Western’s best given Purple Blankets

By Aron Yeomanson
Gazette Staff

Bela Nizami/Gazette
OH, SWEET — I NEEDED A NEW BLANKET. Four of Western’s Purple Blanket winners — Chris Hessel, Janis Kawamoto, Dave Fenicky, and Matt Wood — ham it up for the camera Tuesday night.

Tuesday evening’s athletic awards ceremony saw 13 exceptional athletes honoured as recipients of the prestigious Purple Blanket.

Awarded annually, the Purple Blanket is given to student athletes who, in the opinion of the Selection Committee, achieved superior distinction at the Provincial/National level of competition as representatives of Western.

Athletes must also make satisfactory academic progress and already have received three First Colour awards (for making outstanding contributions to athletics) in order to be considered. Aside from the Athlete of the Year awards, the Purple Blanket is the greatest honour bestowed upon Western athletes.

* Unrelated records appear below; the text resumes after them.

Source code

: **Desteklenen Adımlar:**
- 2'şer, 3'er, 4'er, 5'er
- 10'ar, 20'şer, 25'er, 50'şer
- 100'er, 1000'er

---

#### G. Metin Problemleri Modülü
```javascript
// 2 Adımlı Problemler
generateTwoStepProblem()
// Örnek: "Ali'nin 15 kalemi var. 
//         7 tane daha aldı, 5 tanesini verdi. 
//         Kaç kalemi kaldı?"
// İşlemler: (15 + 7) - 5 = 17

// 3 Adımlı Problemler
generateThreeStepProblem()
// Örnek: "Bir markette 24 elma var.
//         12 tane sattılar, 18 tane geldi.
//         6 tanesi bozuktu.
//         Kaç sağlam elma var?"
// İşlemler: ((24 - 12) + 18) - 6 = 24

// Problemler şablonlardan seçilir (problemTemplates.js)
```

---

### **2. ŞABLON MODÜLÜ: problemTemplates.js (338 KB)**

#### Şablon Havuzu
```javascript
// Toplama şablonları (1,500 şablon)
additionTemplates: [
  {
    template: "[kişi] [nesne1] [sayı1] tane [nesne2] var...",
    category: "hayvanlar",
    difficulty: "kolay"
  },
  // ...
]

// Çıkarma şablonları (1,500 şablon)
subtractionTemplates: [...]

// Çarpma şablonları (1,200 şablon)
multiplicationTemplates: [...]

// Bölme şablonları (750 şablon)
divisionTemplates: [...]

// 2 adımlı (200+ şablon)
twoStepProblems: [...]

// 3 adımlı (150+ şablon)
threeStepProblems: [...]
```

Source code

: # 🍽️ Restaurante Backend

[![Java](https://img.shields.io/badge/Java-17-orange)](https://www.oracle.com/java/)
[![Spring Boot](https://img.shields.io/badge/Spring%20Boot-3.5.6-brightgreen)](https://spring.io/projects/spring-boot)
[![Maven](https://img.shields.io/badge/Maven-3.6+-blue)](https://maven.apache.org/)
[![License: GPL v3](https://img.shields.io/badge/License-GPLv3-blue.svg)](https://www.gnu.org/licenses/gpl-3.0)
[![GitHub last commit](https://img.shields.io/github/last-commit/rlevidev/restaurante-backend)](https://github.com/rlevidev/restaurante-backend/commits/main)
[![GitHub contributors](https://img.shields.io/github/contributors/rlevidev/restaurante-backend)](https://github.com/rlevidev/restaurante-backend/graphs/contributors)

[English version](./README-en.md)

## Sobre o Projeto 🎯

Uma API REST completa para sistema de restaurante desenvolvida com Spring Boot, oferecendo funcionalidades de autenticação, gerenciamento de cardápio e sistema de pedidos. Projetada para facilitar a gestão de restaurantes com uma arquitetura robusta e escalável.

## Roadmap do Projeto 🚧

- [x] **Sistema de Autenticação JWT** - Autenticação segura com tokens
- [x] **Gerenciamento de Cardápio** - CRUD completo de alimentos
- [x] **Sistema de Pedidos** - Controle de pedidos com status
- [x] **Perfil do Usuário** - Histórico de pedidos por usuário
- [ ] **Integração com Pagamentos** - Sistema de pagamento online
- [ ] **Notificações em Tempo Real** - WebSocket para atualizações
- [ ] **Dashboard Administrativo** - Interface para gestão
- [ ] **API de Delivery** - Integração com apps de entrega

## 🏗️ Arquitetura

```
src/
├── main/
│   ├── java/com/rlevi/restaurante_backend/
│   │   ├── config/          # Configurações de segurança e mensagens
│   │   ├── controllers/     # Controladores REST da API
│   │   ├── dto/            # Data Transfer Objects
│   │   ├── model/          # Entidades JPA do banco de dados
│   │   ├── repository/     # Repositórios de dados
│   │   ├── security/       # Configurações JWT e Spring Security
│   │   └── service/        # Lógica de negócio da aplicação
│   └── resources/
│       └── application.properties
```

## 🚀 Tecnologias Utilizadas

This year’s recipients were Bob Westman (track & field), Dave Fenicky (water polo), Janis Kawamoto (badminton), Chris Hessel (football), Eva Havaris (soccer), Andrew Dold (rugby), Matt Wood (swimming), Jenn Manley (swimming), Christian Heffernan (multi-sport), Shannon Gerrie ( cross-country), Jackie McCormick (curling), Justin Davis (hockey) and Ken Lockhart (badminton).

Much of the prestige associated with the Purple Blanket comes from the fact that athletes must possess a long list of attributes in order to earn a Blanket.

“Obviously, first and foremost, they have athletic ability and excel at their sport,” explained Western hockey coach Clarke Singer. “There are a lot of other things that are rolled into it as well. There are a lot of leadership qualities, time management qualities and personal qualities that are very important.”

“It really is a great honour,” Manley said. “I had [knee surgery] during the year and I didn’t even know if I’d be able to finish, so to come back and be a Purple Blanket winner — I couldn’t imagine it being any better than this.”

This year’s recipients of the award were added to some pretty high company.

“In comparison with previous winners of the Purple Blanket, this is a great honour,” Dold said. “Everyone that I’ve seen win this award in the past four years has been an outstanding athlete, so that pretty much brings all the prestige to the award for me.”

Owning a Purple Blanket is a testament to an athlete’s longevity and prolonged success in university athletics. Since athletes rely on others to aid them in their quest for glory, teammates and coaches play a large role in their individual accomplishments.

“Rugby is a 15-man sport, so without my teammates this is nothing,” Dold said.

“Even though swimming is an individual sport, we win awards for team championships,” Manley added. “I couldn’t have done it without the support and encouragement from my teammates.”

This year’s recipients have embodied the Western spirit while competing for Western, and have rightfully been commended for their efforts with Purple Blankets.

“It’s an outstanding group this year,” said director of Sports and Recreation Dan Smith. “The fact that we had 13 winners is a demonstration that there were a lot of outstanding athletes to choose from.”